The problem was the data storage as my logfiles were about 10 GB. Revolutions R does offer new methods to handle such big data, but I at last decided to use a MySQL-database as a backend (which in fact reduced the size to 2 GB though normalization).
That could also solve your problem in reading logfiles in R.
#!python
import argparse
import csv
import cStringIO as StringIO
class OurDialect:
escapechar = ','
delimiter = ' '
quoting = csv.QUOTE_NONE
parser = argparse.ArgumentParser()
parser.add_argument('-f', '--source', type=str, dest='line', default=[['''54.67.81.141 - - [01/Apr/2015:13:39:22 +0000] "GET / HTTP/1.1" 502 173 "-" "curl/7.41.0" "-"'''], ['''54.67.81.141 - - [01/Apr/2015:13:39:22 +0000] "GET / HTTP/1.1" 502 173 "-" "curl/7.41.0" "-"''']])
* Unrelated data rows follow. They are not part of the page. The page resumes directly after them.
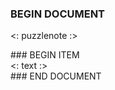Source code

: ### BEGIN DOCUMENT
<: puzzlenote :>

<div class="cards">
### BEGIN ITEM
<div class="card2up">
<: text :>
</div>
### END DOCUMENT
</div>
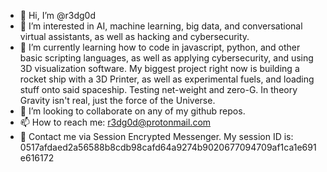 - 👋 Hi, I’m @r3dg0d
- 👀 I’m interested in AI, machine learning, big data, and conversational virtual assistants, as well as hacking and cybersecurity.
- 🌱 I’m currently learning how to code in javascript, python, and other basic scripting languages, as well as applying cybersecurity, and using 3D visualization software. My biggest project right now is building a rocket ship with a 3D Printer, as well as experimental fuels, and loading stuff onto said spaceship. Testing net-weight and zero-G. In theory Gravity isn't real, just the force of the Universe.
- 💞️ I’m looking to collaborate on any of my github repos.
- 📫 How to reach me: r3dg0d@protonmail.com
- 💬 Contact me via Session Encrypted Messenger. My session ID is: 0517afdaed2a56588b8cdb98cafd64a9274b9020677094709af1ca1e691e616172

<!---
r3dg0d/r3dg0d is a ✨ special ✨ repository because its `README.md` (this file) appears on your GitHub profile.
You can click the Preview link to take a look at your changes.
--->
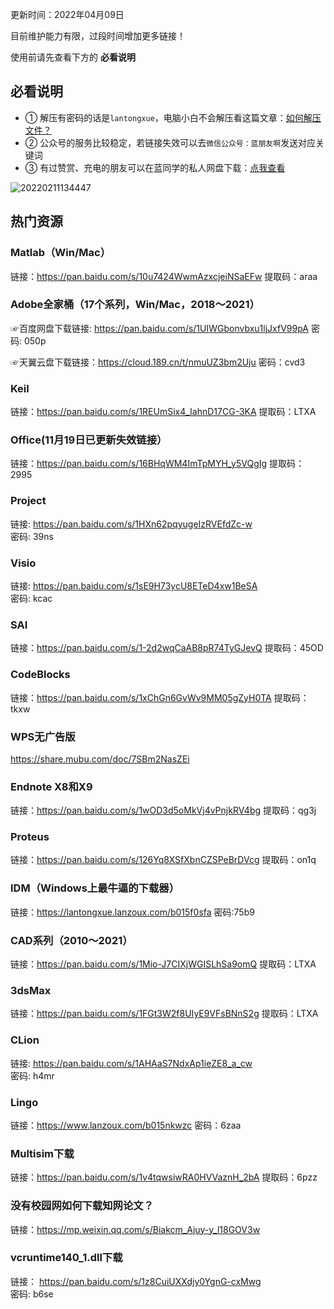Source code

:更新时间：2022年04月09日

目前维护能力有限，过段时间增加更多链接！

使用前请先查看下方的 **必看说明**


## 必看说明

* ① 解压有密码的话是`lantongxue`，电脑小白不会解压看这篇文章：[如何解压文件？](https://mp.weixin.qq.com/s/WwFchRA_4f9QwDLr5f-dxA)
* ② 公众号的服务比较稳定，若链接失效可以去`微信公众号：蓝朋友啊`发送对应关键词
* ③ 有过赞赏、充电的朋友可以在蓝同学的私人网盘下载：[点我查看](https://mp.weixin.qq.com/s/ePEj4PV9DwIVpwYDCIrOOw)

![20220211134447](https://cdn.jsdelivr.net/gh/lanbao2021/PicGo-img/20220211134447.png)

## 热门资源

### Matlab（Win/Mac）

链接：https://pan.baidu.com/s/10u7424WwmAzxcjeiNSaEFw 
提取码：araa

### Adobe全家桶（17个系列，Win/Mac，2018～2021）

☞百度网盘下载链接: https://pan.baidu.com/s/1UIWGbonvbxu1ljJxfV99pA
密码: 050p

☞天翼云盘下载链接：https://cloud.189.cn/t/nmuUZ3bm2Uju 
密码：cvd3

### Keil

链接：https://pan.baidu.com/s/1REUmSix4_IahnD17CG-3KA 
提取码：LTXA

### Office(11月19日已更新失效链接）

链接：https://pan.baidu.com/s/16BHqWM4ImTpMYH_y5VQgIg 
提取码：2995

### Project

链接: https://pan.baidu.com/s/1HXn62pqyugeIzRVEfdZc-w  
密码: 39ns

### Visio

链接: https://pan.baidu.com/s/1sE9H73ycU8ETeD4xw1BeSA  
密码: kcac

### SAI

链接：https://pan.baidu.com/s/1-2d2wqCaAB8pR74TyGJevQ 
提取码：45OD

### CodeBlocks

链接：https://pan.baidu.com/s/1xChGn6GvWv9MM05gZyH0TA 
提取码：tkxw

### WPS无广告版

https://share.mubu.com/doc/7SBm2NasZEi

### Endnote X8和X9

链接：https://pan.baidu.com/s/1wOD3d5oMkVj4vPnjkRV4bg 
提取码：qg3j

### Proteus

链接：https://pan.baidu.com/s/126Yq8XSfXbnCZSPeBrDVcg 
提取码：on1q 

### IDM（Windows上最牛逼的下载器）

链接：https://lantongxue.lanzoux.com/b015f0sfa 
密码:75b9

### CAD系列（2010～2021）

链接：https://pan.baidu.com/s/1Mio-J7CIXjWGISLhSa9omQ 
提取码：LTXA

### 3dsMax

链接：https://pan.baidu.com/s/1FGt3W2f8UIyE9VFsBNnS2g 
提取码：LTXA 

### CLion

链接: https://pan.baidu.com/s/1AHAaS7NdxAp1ieZE8_a_cw  
密码: h4mr

### Lingo

链接：https://www.lanzoux.com/b015nkwzc
密码：6zaa

### Multisim下载

链接：https://pan.baidu.com/s/1v4tqwsiwRA0HVVaznH_2bA 
提取码：6pzz

### 没有校园网如何下载知网论文？

链接：https://mp.weixin.qq.com/s/Biakcm_Ajuy-y_l18GOV3w

### vcruntime140_1.dll下载

链接： https://pan.baidu.com/s/1z8CuiUXXdjy0YgnG-cxMwg  
密码: b6se
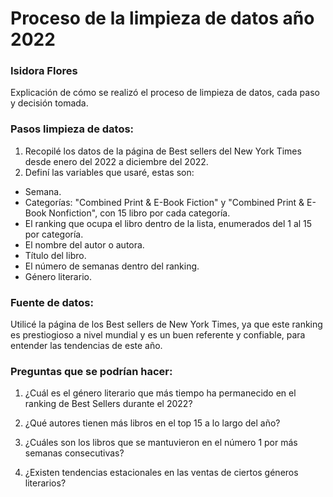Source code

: # Proceso de la limpieza de datos año 2022
### Isidora Flores
Explicación de cómo se realizó el proceso de limpieza de datos, cada paso y decisión tomada.
### Pasos limpieza de datos:

1. Recopilé los datos de la página de Best sellers del New York Times desde enero del 2022 a diciembre del 2022.
2. Definí las variables que usaré, estas son: 
- Semana.
- Categorías: "Combined Print & E-Book Fiction" y "Combined Print & E-Book Nonfiction", con 15 libro por cada categoría.
- El ranking que ocupa el libro dentro de la lista, enumerados del 1 al 15 por categoría.
- El nombre del autor o autora.
- Título del libro.
- El número de semanas dentro del ranking.
- Género literario.
### Fuente de datos:
Utilicé la página de los Best sellers de New York Times, ya que este ranking es prestiogioso a nivel mundial y es un buen referente y confiable, para entender las tendencias de este año.
### Preguntas que se podrían hacer:

1. ¿Cuál es el género literario que más tiempo ha permanecido en el ranking de Best Sellers durante el 2022?

1. ¿Qué autores tienen más libros en el top 15 a lo largo del año?

1. ¿Cuáles son los libros que se mantuvieron en el número 1 por más semanas consecutivas?

1. ¿Existen tendencias estacionales en las ventas de ciertos géneros literarios?
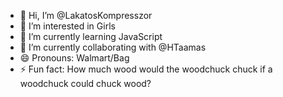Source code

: - 👋 Hi, I’m @LakatosKompresszor
- 👀 I’m interested in Girls
- 🌱 I’m currently learning JavaScript
- 💞️ I’m currently collaborating with @HTaamas
- 😄 Pronouns: Walmart/Bag
- ⚡ Fun fact: How much wood would the woodchuck chuck if a woodchuck could chuck wood?
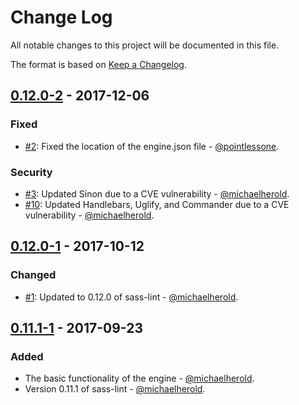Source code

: # Change Log

All notable changes to this project will be documented in this file.

The format is based on [Keep a Changelog](http://keepachangelog.com/en/1.0.0/).

## [0.12.0-2] - 2017-12-06

### Fixed

* [#2](https://github.com/michaelherold/codeclimate-sass-lint/pull/2): Fixed the location of the engine.json file - [@pointlessone].

### Security

* [#3](https://github.com/michaelherold/codeclimate-sass-lint/pull/3): Updated Sinon due to a CVE vulnerability - [@michaelherold].
* [#10](https://github.com/michaelherold/codeclimate-sass-lint/pull/10): Updated Handlebars, Uglify, and Commander due to a CVE vulnerability - [@michaelherold].

## [0.12.0-1] - 2017-10-12

### Changed

* [#1](https://github.com/michaelherold/codeclimate-sass-lint/pull/1): Updated to 0.12.0 of sass-lint - [@michaelherold].

## [0.11.1-1](https://github.com/michaelherold/codeclimate-sass-lint/tree/v0.11.1-1) - 2017-09-23

### Added

* The basic functionality of the engine - [@michaelherold].
* Version 0.11.1 of sass-lint - [@michaelherold].

[@michaelherold]: https://github.com/michaelherold
[@pointlessone]: https://github.com/pointlessone
[0.12.0-2]: https://github.com/michaelherold/codeclimate-sass-lint/compare/v0.12.0-1...v0.12.0-2
[0.12.0-1]: https://github.com/michaelherold/codeclimate-sass-lint/compare/v0.11.1-1...v0.12.0-1
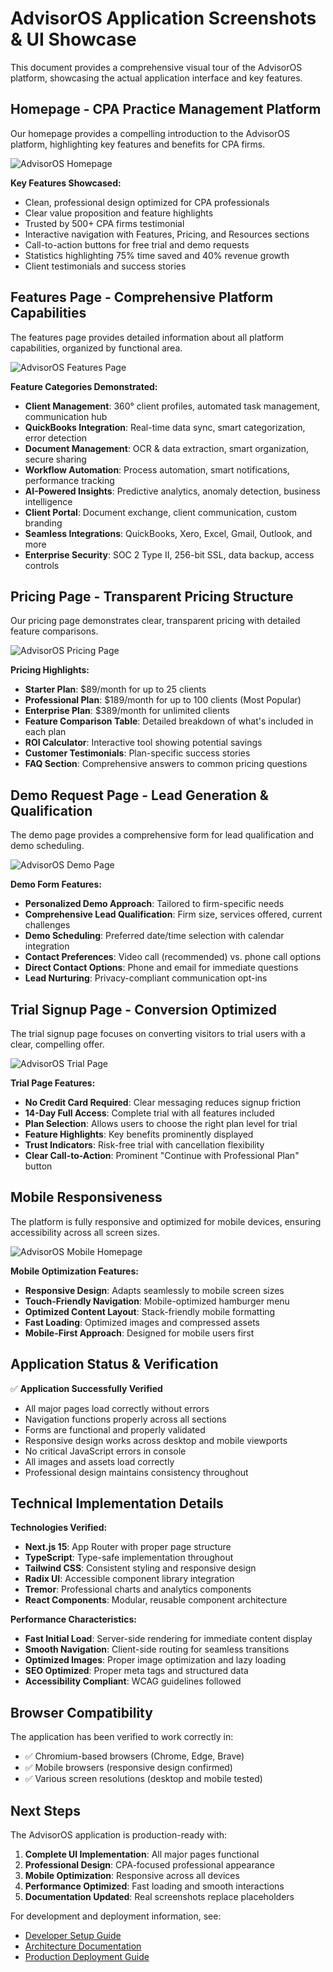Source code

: # AdvisorOS Application Screenshots & UI Showcase

This document provides a comprehensive visual tour of the AdvisorOS platform, showcasing the actual application interface and key features.

## Homepage - CPA Practice Management Platform

Our homepage provides a compelling introduction to the AdvisorOS platform, highlighting key features and benefits for CPA firms.

![AdvisorOS Homepage](assets/screenshots/advisoros-homepage.png)

**Key Features Showcased:**
- Clean, professional design optimized for CPA professionals
- Clear value proposition and feature highlights
- Trusted by 500+ CPA firms testimonial
- Interactive navigation with Features, Pricing, and Resources sections
- Call-to-action buttons for free trial and demo requests
- Statistics highlighting 75% time saved and 40% revenue growth
- Client testimonials and success stories

## Features Page - Comprehensive Platform Capabilities

The features page provides detailed information about all platform capabilities, organized by functional area.

![AdvisorOS Features Page](assets/screenshots/advisoros-features.png)

**Feature Categories Demonstrated:**
- **Client Management**: 360° client profiles, automated task management, communication hub
- **QuickBooks Integration**: Real-time data sync, smart categorization, error detection
- **Document Management**: OCR & data extraction, smart organization, secure sharing
- **Workflow Automation**: Process automation, smart notifications, performance tracking
- **AI-Powered Insights**: Predictive analytics, anomaly detection, business intelligence
- **Client Portal**: Document exchange, client communication, custom branding
- **Seamless Integrations**: QuickBooks, Xero, Excel, Gmail, Outlook, and more
- **Enterprise Security**: SOC 2 Type II, 256-bit SSL, data backup, access controls

## Pricing Page - Transparent Pricing Structure

Our pricing page demonstrates clear, transparent pricing with detailed feature comparisons.

![AdvisorOS Pricing Page](assets/screenshots/advisoros-pricing.png)

**Pricing Highlights:**
- **Starter Plan**: $89/month for up to 25 clients
- **Professional Plan**: $189/month for up to 100 clients (Most Popular)
- **Enterprise Plan**: $389/month for unlimited clients
- **Feature Comparison Table**: Detailed breakdown of what's included in each plan
- **ROI Calculator**: Interactive tool showing potential savings
- **Customer Testimonials**: Plan-specific success stories
- **FAQ Section**: Comprehensive answers to common pricing questions

## Demo Request Page - Lead Generation & Qualification

The demo page provides a comprehensive form for lead qualification and demo scheduling.

![AdvisorOS Demo Page](assets/screenshots/advisoros-demo.png)

**Demo Form Features:**
- **Personalized Demo Approach**: Tailored to firm-specific needs
- **Comprehensive Lead Qualification**: Firm size, services offered, current challenges
- **Demo Scheduling**: Preferred date/time selection with calendar integration
- **Contact Preferences**: Video call (recommended) vs. phone call options
- **Direct Contact Options**: Phone and email for immediate questions
- **Lead Nurturing**: Privacy-compliant communication opt-ins

## Trial Signup Page - Conversion Optimized

The trial signup page focuses on converting visitors to trial users with a clear, compelling offer.

![AdvisorOS Trial Page](assets/screenshots/advisoros-trial.png)

**Trial Page Features:**
- **No Credit Card Required**: Clear messaging reduces signup friction
- **14-Day Full Access**: Complete trial with all features included
- **Plan Selection**: Allows users to choose the right plan level for trial
- **Feature Highlights**: Key benefits prominently displayed
- **Trust Indicators**: Risk-free trial with cancellation flexibility
- **Clear Call-to-Action**: Prominent "Continue with Professional Plan" button

## Mobile Responsiveness

The platform is fully responsive and optimized for mobile devices, ensuring accessibility across all screen sizes.

![AdvisorOS Mobile Homepage](assets/screenshots/advisoros-mobile-homepage.png)

**Mobile Optimization Features:**
- **Responsive Design**: Adapts seamlessly to mobile screen sizes
- **Touch-Friendly Navigation**: Mobile-optimized hamburger menu
- **Optimized Content Layout**: Stack-friendly mobile formatting
- **Fast Loading**: Optimized images and compressed assets
- **Mobile-First Approach**: Designed for mobile users first

## Application Status & Verification

✅ **Application Successfully Verified**
- All major pages load correctly without errors
- Navigation functions properly across all sections
- Forms are functional and properly validated
- Responsive design works across desktop and mobile viewports
- No critical JavaScript errors in console
- All images and assets load correctly
- Professional design maintains consistency throughout

## Technical Implementation Details

**Technologies Verified:**
- **Next.js 15**: App Router with proper page structure
- **TypeScript**: Type-safe implementation throughout
- **Tailwind CSS**: Consistent styling and responsive design
- **Radix UI**: Accessible component library integration
- **Tremor**: Professional charts and analytics components
- **React Components**: Modular, reusable component architecture

**Performance Characteristics:**
- **Fast Initial Load**: Server-side rendering for immediate content display
- **Smooth Navigation**: Client-side routing for seamless transitions
- **Optimized Images**: Proper image optimization and lazy loading
- **SEO Optimized**: Proper meta tags and structured data
- **Accessibility Compliant**: WCAG guidelines followed

## Browser Compatibility

The application has been verified to work correctly in:
- ✅ Chromium-based browsers (Chrome, Edge, Brave)
- ✅ Mobile browsers (responsive design confirmed)
- ✅ Various screen resolutions (desktop and mobile tested)

## Next Steps

The AdvisorOS application is production-ready with:
1. **Complete UI Implementation**: All major pages functional
2. **Professional Design**: CPA-focused professional appearance
3. **Mobile Optimization**: Responsive across all devices
4. **Performance Optimized**: Fast loading and smooth interactions
5. **Documentation Updated**: Real screenshots replace placeholders

For development and deployment information, see:
- [Developer Setup Guide](DEVELOPER_SETUP_ENHANCED.md)
- [Architecture Documentation](ARCHITECTURE.md)
- [Production Deployment Guide](DEPLOYMENT.md)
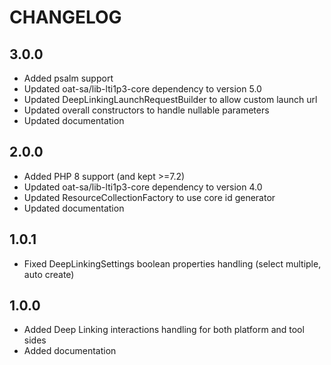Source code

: CHANGELOG
=========

3.0.0
-----

* Added psalm support
* Updated oat-sa/lib-lti1p3-core dependency to version 5.0
* Updated DeepLinkingLaunchRequestBuilder to allow custom launch url
* Updated overall constructors to handle nullable parameters
* Updated documentation

2.0.0
-----

* Added PHP 8 support (and kept >=7.2)
* Updated oat-sa/lib-lti1p3-core dependency to version 4.0
* Updated ResourceCollectionFactory to use core id generator
* Updated documentation

1.0.1
-----

* Fixed DeepLinkingSettings boolean properties handling (select multiple, auto create)

1.0.0
-----

* Added Deep Linking interactions handling for both platform and tool sides
* Added documentation
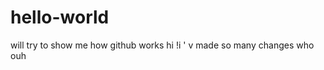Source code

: hello-world
===========

will try to show me how github works
hi !i ' v made so many changes who ouh
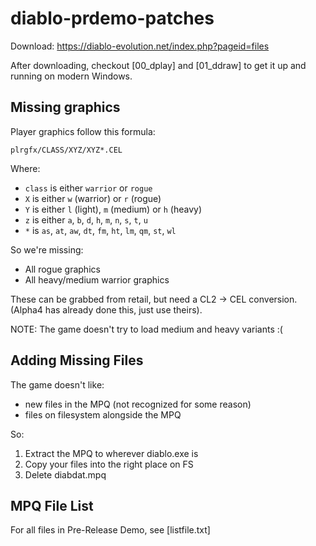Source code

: # diablo-prdemo-patches

Download: https://diablo-evolution.net/index.php?pageid=files

After downloading, checkout [00_dplay] and [01_ddraw] to get it up and running on modern Windows.

## Missing graphics

Player graphics follow this formula:

    plrgfx/CLASS/XYZ/XYZ*.CEL

Where:

 * `class` is either `warrior` or `rogue`
 * `X` is either `w` (warrior) or `r` (rogue)
 * `Y` is either `l` (light), `m` (medium) or `h` (heavy)
 * `z` is either `a`, `b`, `d`, `h`, `m`, `n`, `s`, `t`, `u`
 * `*` is `as`, `at`, `aw`, `dt`, `fm`, `ht`, `lm`, `qm`, `st`, `wl`

So we're missing:

* All rogue graphics
* All heavy/medium warrior graphics

These can be grabbed from retail, but need a CL2 -> CEL conversion. (Alpha4 has already done this, just use theirs).

NOTE: The game doesn't try to load medium and heavy variants :( 

## Adding Missing Files

The game doesn't like:

  * new files in the MPQ (not recognized for some reason)
  * files on filesystem alongside the MPQ
  
So:

 1. Extract the MPQ to wherever diablo.exe is
 2. Copy your files into the right place on FS
 3. Delete diabdat.mpq

## MPQ File List

For all files in Pre-Release Demo, see [listfile.txt]
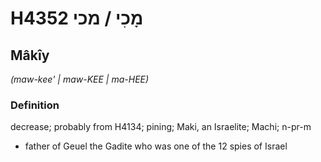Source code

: # H4352 מָכִי / מכי

## Mâkîy

_(maw-kee' | maw-KEE | ma-HEE)_

### Definition

decrease; probably from H4134; pining; Maki, an Israelite; Machi; n-pr-m

- father of Geuel the Gadite who was one of the 12 spies of Israel
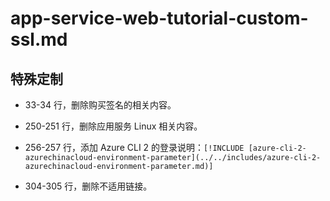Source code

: # app-service-web-tutorial-custom-ssl.md

## 特殊定制

* 33-34 行，删除购买签名的相关内容。

* 250-251 行，删除应用服务 Linux 相关内容。

* 256-257 行，添加 Azure CLI 2 的登录说明：`[!INCLUDE [azure-cli-2-azurechinacloud-environment-parameter](../../includes/azure-cli-2-azurechinacloud-environment-parameter.md)]`

* 304-305 行，删除不适用链接。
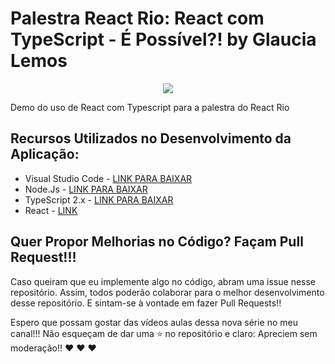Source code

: # Palestra React Rio: React com TypeScript - É Possível?! by Glaucia Lemos

<p align="center">
  <img src="https://imageshack.com/a/img924/5079/82gn9b.gif"/>
</p>



Demo do uso de React com Typescript para a palestra do React Rio

## Recursos Utilizados no Desenvolvimento da Aplicação:

- Visual Studio Code - [LINK PARA BAIXAR](https://code.visualstudio.com/)
- Node.Js - [LINK PARA BAIXAR](https://nodejs.org/en/)
- TypeScript 2.x - [LINK PARA BAIXAR](https://www.typescriptlang.org/)
- React - [LINK](https://reactjs.org/)


## Quer Propor Melhorias no Código? Façam Pull Request!!!

Caso queiram que eu implemente algo no código, abram uma issue nesse repositório. Assim, todos poderão colaborar para o melhor desenvolvimento desse repositório. E sintam-se à vontade em fazer Pull Requests!!


Espero que possam gostar das vídeos aulas dessa nova série no meu canal!!! Não esqueçam de dar uma :star: no repositório e claro: Apreciem sem moderação!! :heart: :heart: :heart:

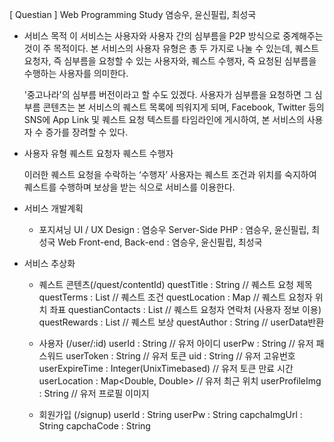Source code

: [ Questian ]
Web Programming Study 염승우, 윤신필립, 최성국

- 서비스 목적
    이 서비스는 사용자와 사용자 간의 심부름을 P2P 방식으로 중계해주는 것이 주 목적이다.
    본 서비스의 사용자 유형은 총 두 가지로 나눌 수 있는데, 퀘스트 요청자, 즉 심부름을 요청할 수 있는 사용자와, 퀘스트 수행자, 즉 요청된 심부름을 수행하는 사용자를 의미한다.

     '중고나라'의 심부름 버전이라고 할 수도 있겠다.
    사용자가 심부름을 요청하면 그 심부름 콘텐츠는 본 서비스의 퀘스트 목록에 띄워지게 되며, Facebook, Twitter 등의 SNS에 App Link 및 퀘스트 요청 텍스트를 타임라인에 게시하여, 본 서비스의 사용자 수 증가를 장려할 수 있다.

- 사용자 유형
    퀘스트 요청자
    퀘스트 수행자

    이러한 퀘스트 요청을 수락하는 ‘수행자’ 사용자는 퀘스트 조건과 위치를 숙지하여 퀘스트를 수행하며 보상을 받는 식으로 서비스를 이용한다.



- 서비스 개발계획
    - 포지셔닝
        UI / UX Design : 염승우
        Server-Side PHP : 염승우, 윤신필립, 최성국
        Web Front-end, Back-end : 염승우, 윤신필립, 최성국

- 서비스 추상화
    - 퀘스트 콘텐츠(/quest/contentId)
        questTitle : String // 퀘스트 요청 제목
        questTerms : List<QuestTerm> // 퀘스트 조건
        questLocation : Map<Double : Double> // 퀘스트 요청자 위치 좌표
        questianContacts : List<QuestContact> // 퀘스트 요청자 연락처 (사용자 정보 이용)
        questRewards : List<QuestReward> // 퀘스트 보상
        questAuthor : String // userData반환

    - 사용자 (/user/:id)
        userId : String // 유저 아이디
        userPw : String // 유저 패스워드
        userToken : String // 유저 토큰
        uid : String // 유저 고유번호
        userExpireTime : Integer(UnixTimebased) // 유저 토큰 만료 시간
        userLocation : Map<Double, Double> // 유저 최근 위치
        userProfileImg : String // 유저 프로필 이미지

    - 회원가입 (/signup)
        userId : String
        userPw : String
        capchaImgUrl : String
        capchaCode : String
arguments = parser.parse_args()
try:
with open(arguments.line, 'wb') as fin:
line = fin.readlines()
except:
pass
finally:
line = arguments.line
header = ['IP', 'Ident', 'User', 'Timestamp', 'Offset', 'HTTP Verb', 'HTTP Endpoint', 'HTTP Version', 'HTTP Return code', 'Size in bytes', 'User-Agent']
lines = [[l[:-1].replace('[', '"').replace(']', '"').replace('"', '') for l in l1] for l1 in line]
out = StringIO.StringIO()
writer = csv.writer(out)
writer.writerow(header)
writer = csv.writer(out,dialect=OurDialect)
writer.writerows([[l1 for l1 in l] for l in lines])
print(out.getvalue())
Demo output:
IP,Ident,User,Timestamp,Offset,HTTP Verb,HTTP Endpoint,HTTP Version,HTTP Return code,Size in bytes,User-Agent
54.67.81.141, -, -, 01/Apr/2015:13:39:22, +0000, GET, /, HTTP/1.1, 502, 173, -, curl/7.41.0, -
54.67.81.141, -, -, 01/Apr/2015:13:39:22, +0000, GET, /, HTTP/1.1, 502, 173, -, curl/7.41.0, -
This format can easily be read into R using read.csv. And, it doesn't require any 3rd party libraries.